The mayoral election of 1997 in Pittsburgh, Pennsylvania was held on Tuesday, November 4, 1997. The incumbent mayor, Tom Murphy of the Democratic Party was running for a second straight term.

==Democratic primary==
Murphy faced a difficult battle from City Council President Bob O'Connor, who would later go on to become mayor. The incumbent's popularity was waning due to his steadfast of two controversial measures: a tax to construct new stadiums for the Pittsburgh Steelers and Pittsburgh Pirates, and a faltering public-private partnership to purchase vacant Downtown storefronts. The battle was especially tense due to personality differences between the two men that led to frequently clashes over legislation.

• COLLECTED DATA:

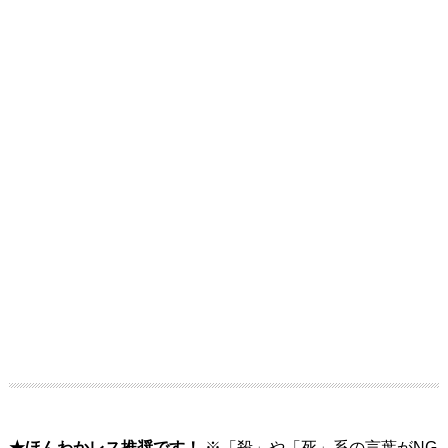
★ほんわかレス推奨です！
※「殺」や「死」系の言葉がNG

• ASSIGNMENT: Please write out the passage on the 1997 Pittsburgh mayoral election from "The mayoral election" to "clashes over legislation.", word for word.

• RESPONSE AREA:
The mayoral election of 1997 in Pittsburgh, Pennsylvania was held on Tuesday, November 4, 1997. The incumbent mayor, Tom Murphy of the Democratic Party was running for a second straight term.

==Democratic primary==
Murphy faced a difficult battle from City Council President Bob O'Connor, who would later go on to become mayor. The incumbent's popularity was waning due to his steadfast of two controversial measures: a tax to construct new stadiums for the Pittsburgh Steelers and Pittsburgh Pirates, and a faltering public-private partnership to purchase vacant Downtown storefronts. The battle was especially tense due to personality differences between the two men that led to frequently clashes over legislation.